Stored data entries
>>>>

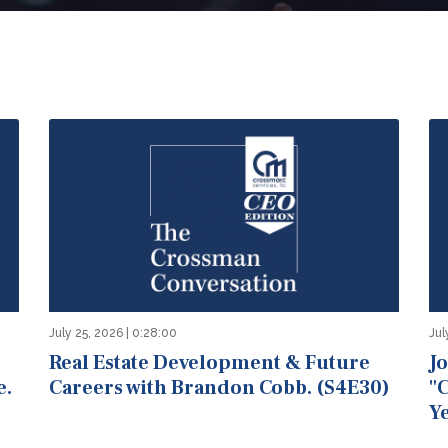
July 25, 2026 | 0:28:00
Jul
Real Estate Development & Future
J
e.
Careers with Brandon Cobb. (S4E30)
"
Ye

<<<<

» ABOUT THIS TASK:
Convert the text lines in all of the records above into a JSON list of strings, with one string for each line and no blank lines. Leave out the pictures.

» REPLY:
[
  "July 25, 2026 | 0:28:00",
  "Jul",
  "Real Estate Development & Future",
  "J",
  "e.",
  "Careers with Brandon Cobb. (S4E30)",
  "\"",
  "Ye"
]